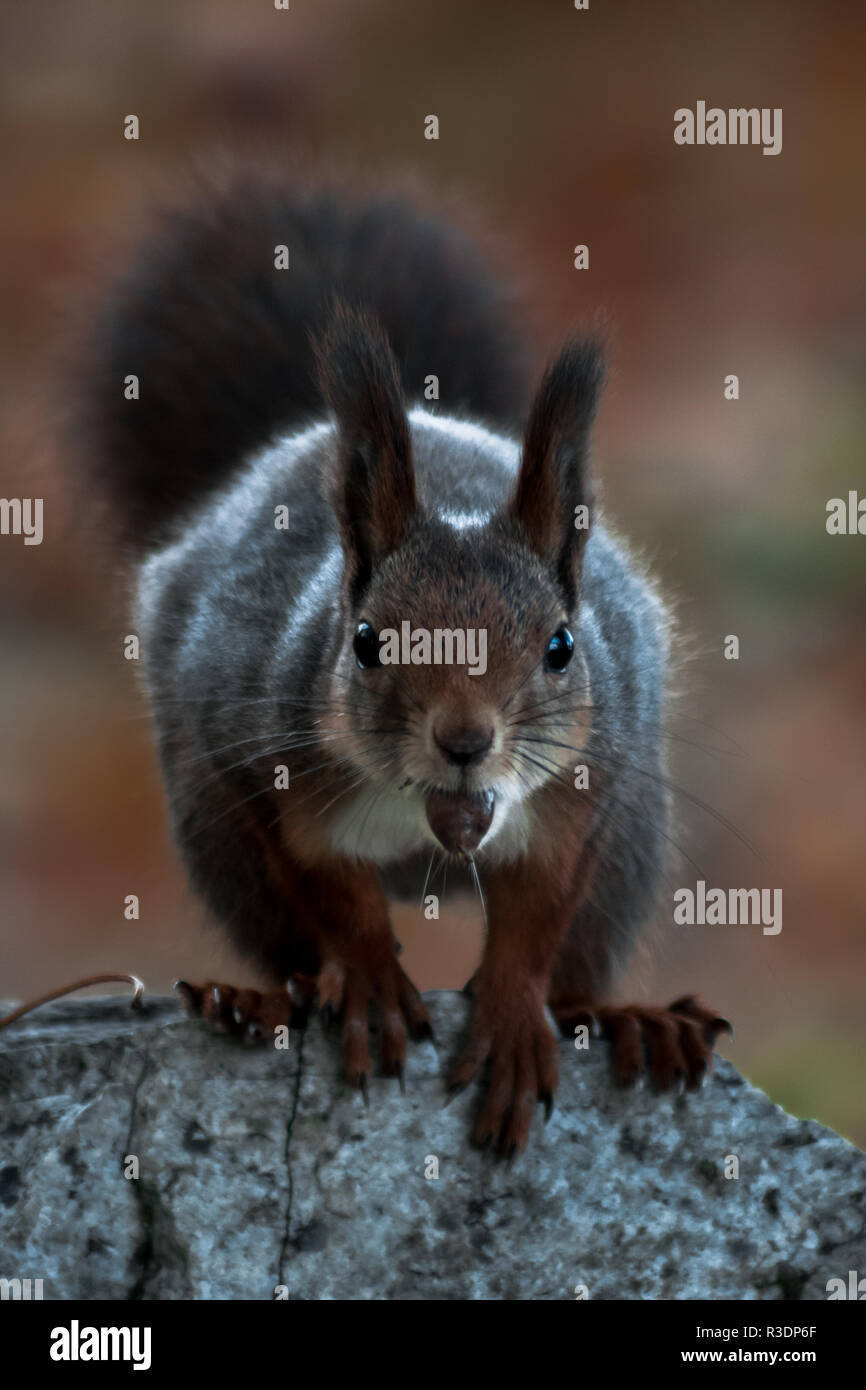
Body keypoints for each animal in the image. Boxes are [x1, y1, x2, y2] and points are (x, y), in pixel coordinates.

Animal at [79, 173, 733, 1150]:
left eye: (561, 646)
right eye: (365, 640)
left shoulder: (584, 797)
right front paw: (372, 986)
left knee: (582, 962)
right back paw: (259, 1004)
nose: (464, 742)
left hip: (633, 842)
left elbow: (536, 921)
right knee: (286, 944)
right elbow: (333, 895)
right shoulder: (271, 771)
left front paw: (513, 1017)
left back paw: (626, 1020)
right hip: (214, 829)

◆ **YOUR TASK**: Are you able to set down all the lines above exactly, without any pictures?

◆ **RESPONSE TO THE TASK**:
Body keypoints for each animal in the image. Boxes are [x1, y1, x2, y2] and points are (x, y), in pixel coordinates.

Animal at [79, 173, 733, 1150]:
left eye: (561, 646)
right eye: (365, 640)
left shoulder: (584, 797)
right front paw: (372, 986)
left knee: (582, 962)
right back paw: (259, 1004)
nose: (464, 742)
left hip: (633, 842)
left elbow: (536, 921)
right knee: (286, 944)
right elbow: (333, 895)
right shoulder: (271, 771)
left front paw: (513, 1017)
left back paw: (626, 1020)
right hip: (214, 829)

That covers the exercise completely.